If you are testing the water, start with a base Mac Mini M4 or a 32 GB Ryzen box for a few hundred dollars and run an 8B model this week. If you want one machine that handles real 70B work and grows with you, a 128 GB Strix Halo mini PC like the GMKtec EVO-X2 is the value story of 2026. And if your team lives in CUDA and needs to prototype the largest models, the NVIDIA GB10 boxes are built for that. Buy for the model you want to run a year from now, not only the one you are testing today.

Frequently asked questions

Can a mini PC really run a large language model?

Yes. As long as the model fits in the machine's memory, a modern mini PC can run it. A 32 GB box handles 7B to 14B models comfortably, and a 128 GB AMD Strix Halo machine can run 70B and even 120B models that used to require a dedicated GPU or the cloud.

How much RAM do I need to run a 70B model locally?

Plan for about 40 to 48 GB of fast memory for a 70B model at common quantization levels, plus headroom for context. In practice that means a machine with 64 GB or more. The 128 GB Strix Halo mini PCs are the most affordable way to clear that bar in 2026.

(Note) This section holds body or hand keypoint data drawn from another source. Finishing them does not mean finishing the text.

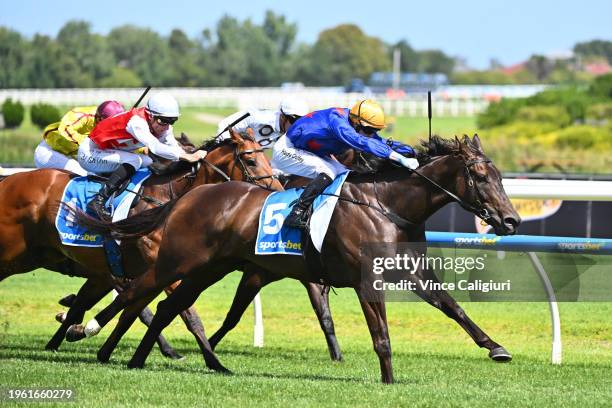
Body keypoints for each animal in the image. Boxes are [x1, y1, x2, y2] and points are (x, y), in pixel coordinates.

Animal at [0, 130, 280, 360]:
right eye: (251, 161)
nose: (276, 191)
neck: (167, 201)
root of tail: (9, 181)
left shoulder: (122, 273)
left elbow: (129, 310)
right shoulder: (157, 270)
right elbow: (184, 313)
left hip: (32, 256)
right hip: (14, 251)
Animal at [70, 135, 520, 382]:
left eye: (501, 177)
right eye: (481, 177)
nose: (511, 220)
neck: (388, 205)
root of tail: (189, 195)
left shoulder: (412, 273)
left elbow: (453, 307)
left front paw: (496, 348)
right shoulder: (366, 280)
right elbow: (381, 336)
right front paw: (388, 381)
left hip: (210, 268)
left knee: (167, 306)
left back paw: (147, 359)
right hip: (178, 261)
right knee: (138, 293)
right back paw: (88, 334)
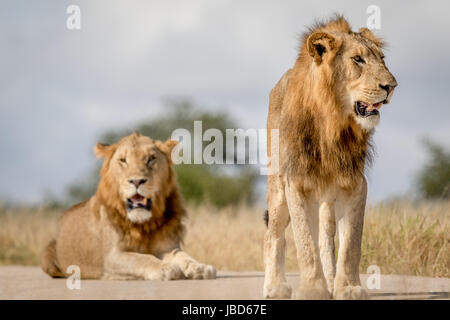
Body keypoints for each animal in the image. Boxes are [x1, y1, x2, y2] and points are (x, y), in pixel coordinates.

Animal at [41, 132, 216, 280]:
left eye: (151, 158)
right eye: (123, 160)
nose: (137, 181)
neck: (145, 224)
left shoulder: (168, 247)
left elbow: (184, 257)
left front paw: (200, 268)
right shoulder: (112, 256)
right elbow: (142, 258)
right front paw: (165, 268)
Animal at [264, 15, 398, 300]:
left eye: (382, 58)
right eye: (357, 60)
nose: (391, 86)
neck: (333, 121)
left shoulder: (355, 184)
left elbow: (350, 245)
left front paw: (347, 287)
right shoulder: (296, 183)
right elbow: (305, 243)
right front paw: (312, 289)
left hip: (325, 198)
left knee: (325, 237)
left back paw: (329, 280)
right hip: (278, 190)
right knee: (274, 235)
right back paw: (275, 285)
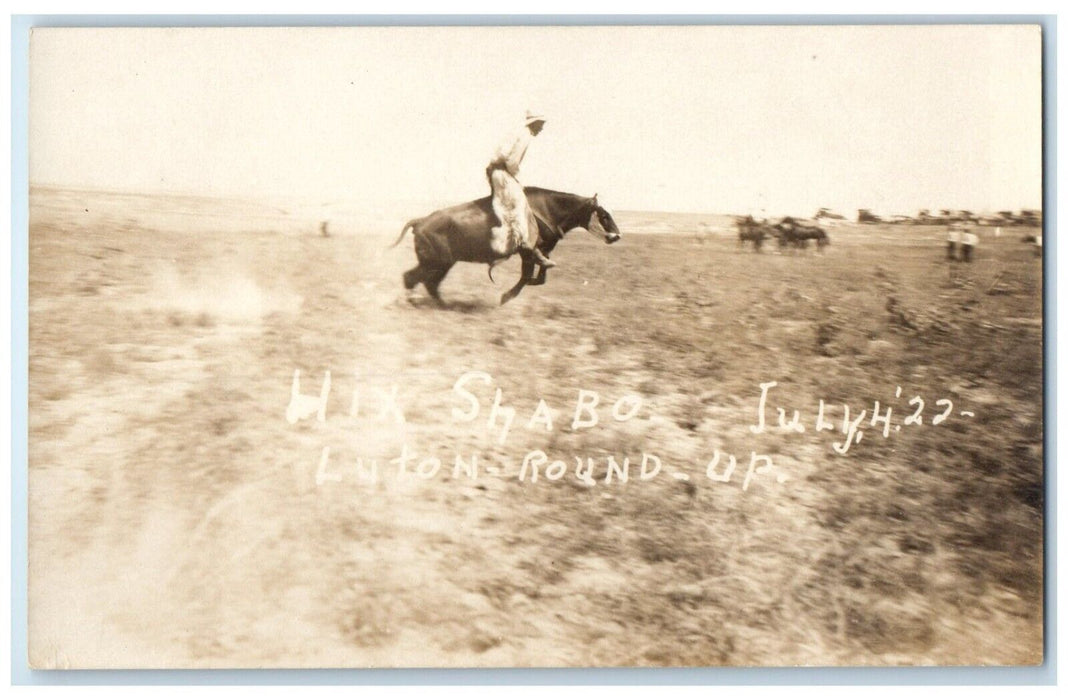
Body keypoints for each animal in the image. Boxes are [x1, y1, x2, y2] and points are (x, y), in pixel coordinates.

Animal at [388, 188, 623, 305]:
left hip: (443, 263)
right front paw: (505, 297)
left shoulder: (541, 251)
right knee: (413, 278)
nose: (617, 236)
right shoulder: (528, 253)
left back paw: (442, 304)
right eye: (603, 215)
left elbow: (540, 276)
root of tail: (420, 221)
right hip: (436, 261)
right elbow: (527, 276)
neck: (545, 209)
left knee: (429, 283)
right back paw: (416, 301)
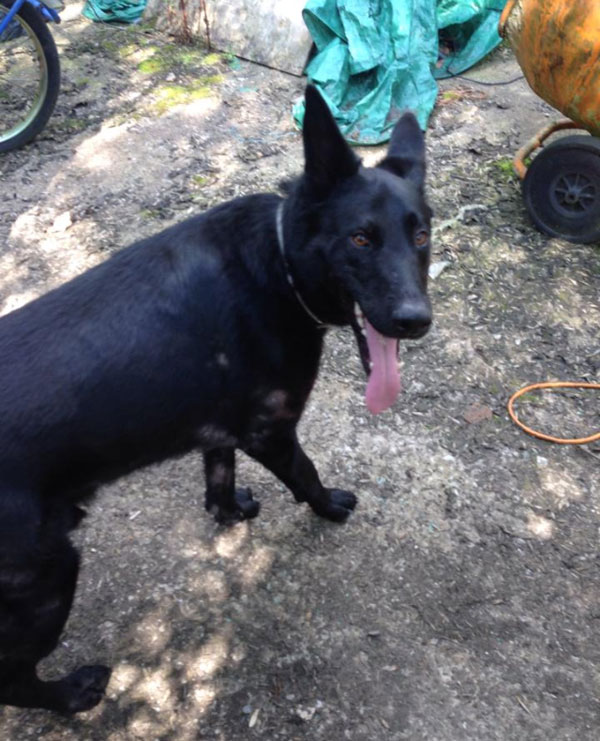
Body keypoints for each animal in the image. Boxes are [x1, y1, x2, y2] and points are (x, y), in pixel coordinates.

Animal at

Is a Mac Mini or an AMD Strix Halo PC better for local AI?

It depends on the model size. A Mac Mini M4 Pro has faster memory bandwidth, so it feels quicker at the 30B tier, and it is dead simple to set up. A 128 GB Strix Halo box like the GMKtec EVO-X2 holds far larger models for a similar price, so it wins if you want to run 70B or 120B locally.

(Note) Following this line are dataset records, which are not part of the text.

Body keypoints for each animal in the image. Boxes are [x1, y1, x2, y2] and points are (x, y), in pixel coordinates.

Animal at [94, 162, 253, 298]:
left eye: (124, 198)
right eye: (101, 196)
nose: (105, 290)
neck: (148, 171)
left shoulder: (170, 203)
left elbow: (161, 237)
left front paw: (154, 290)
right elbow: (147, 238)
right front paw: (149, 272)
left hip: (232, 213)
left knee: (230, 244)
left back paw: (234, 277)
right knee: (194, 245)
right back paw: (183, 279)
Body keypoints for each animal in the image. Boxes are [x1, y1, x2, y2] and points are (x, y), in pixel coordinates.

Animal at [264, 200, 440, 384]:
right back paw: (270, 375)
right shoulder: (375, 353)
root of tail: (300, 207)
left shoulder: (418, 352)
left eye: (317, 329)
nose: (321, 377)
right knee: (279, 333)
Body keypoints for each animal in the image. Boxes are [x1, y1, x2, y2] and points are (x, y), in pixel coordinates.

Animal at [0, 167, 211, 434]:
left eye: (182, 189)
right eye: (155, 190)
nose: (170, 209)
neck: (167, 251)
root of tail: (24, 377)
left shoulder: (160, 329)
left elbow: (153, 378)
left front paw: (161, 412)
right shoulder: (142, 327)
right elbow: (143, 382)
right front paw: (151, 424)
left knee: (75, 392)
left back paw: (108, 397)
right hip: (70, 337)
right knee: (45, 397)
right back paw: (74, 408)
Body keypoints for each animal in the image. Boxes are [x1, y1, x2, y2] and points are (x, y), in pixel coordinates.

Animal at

Do I need an NVIDIA GPU to run local AI?

No. Ollama and LM Studio run quantized models on the integrated graphics in AMD and Apple machines, which is enough for most business use. An NVIDIA GB10 box like the DGX Spark only matters if your team specifically needs the CUDA software ecosystem for development or fine-tuning.

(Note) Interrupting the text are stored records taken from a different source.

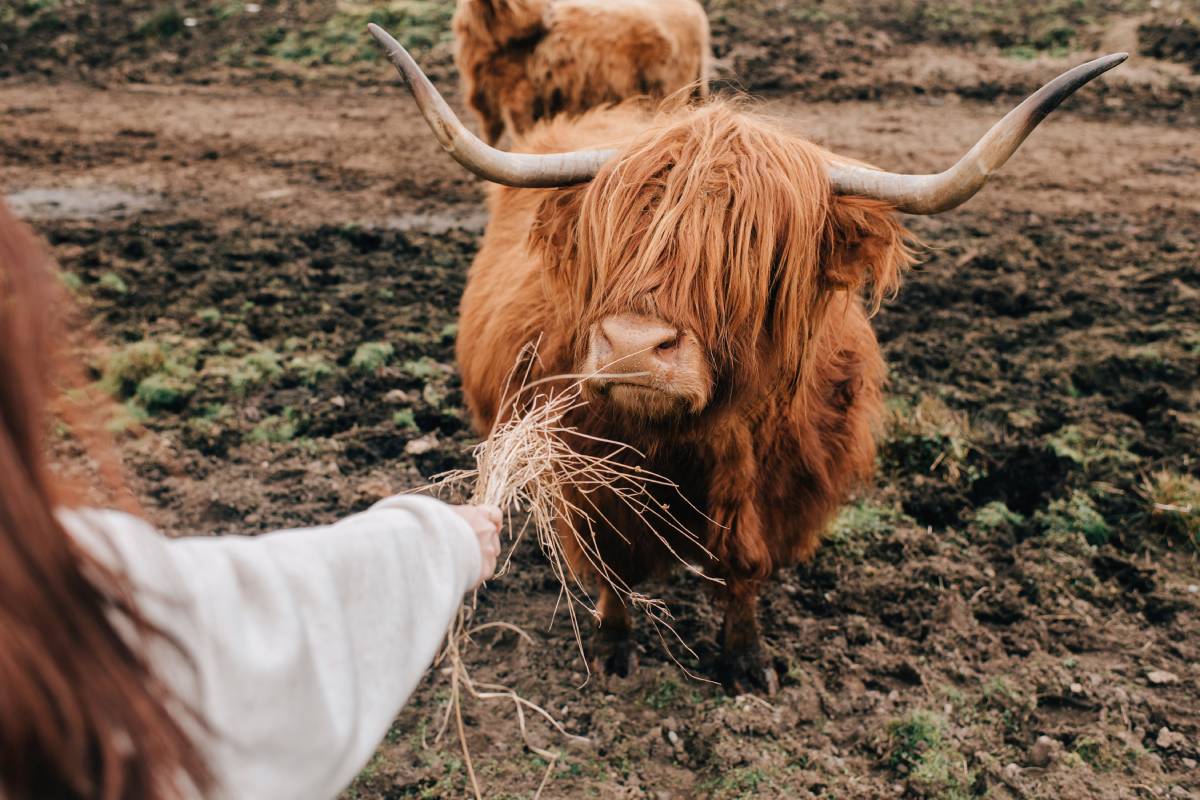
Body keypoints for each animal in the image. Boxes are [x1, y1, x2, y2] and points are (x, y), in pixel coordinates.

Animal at [369, 21, 1128, 690]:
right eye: (611, 235)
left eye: (751, 250)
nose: (634, 348)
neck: (688, 441)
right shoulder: (586, 472)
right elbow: (613, 561)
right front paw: (613, 652)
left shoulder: (778, 483)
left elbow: (744, 563)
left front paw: (746, 661)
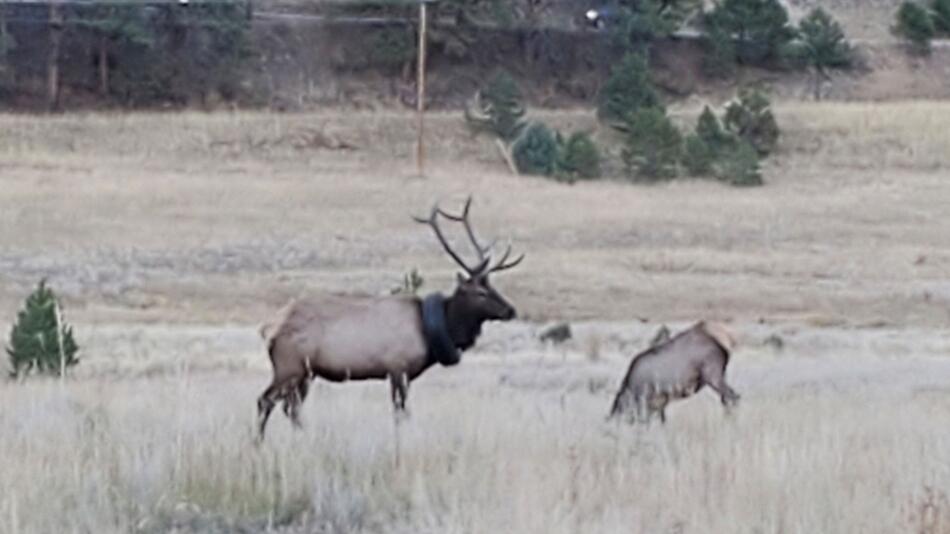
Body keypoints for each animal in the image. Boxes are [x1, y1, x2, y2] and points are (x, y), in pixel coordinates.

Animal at [258, 199, 528, 442]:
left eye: (493, 286)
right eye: (480, 292)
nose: (511, 310)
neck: (429, 333)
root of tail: (268, 329)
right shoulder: (398, 367)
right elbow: (401, 413)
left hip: (305, 373)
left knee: (291, 409)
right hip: (289, 366)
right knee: (265, 401)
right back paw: (258, 444)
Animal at [608, 322, 744, 428]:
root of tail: (723, 349)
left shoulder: (647, 402)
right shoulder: (659, 404)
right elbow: (662, 422)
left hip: (712, 377)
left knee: (733, 397)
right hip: (721, 375)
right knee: (727, 399)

What software do I use to run a local LLM?

Most people start with Ollama, a free tool that downloads and serves models with one command, or LM Studio, which offers a graphical interface. Both run on Windows, macOS, and Linux and connect to other apps through a local API, so your existing tools can call the model on your own machine.

Is running AI locally cheaper than paying for the OpenAI or Claude API?

For steady, high-volume use, usually yes. A local machine is a one-time purchase with no per-token charge, so heavy workloads that would run up a large monthly API bill can pay back the hardware in months. Cloud APIs still win for occasional use, for the very newest frontier models, and when you do not want to manage hardware.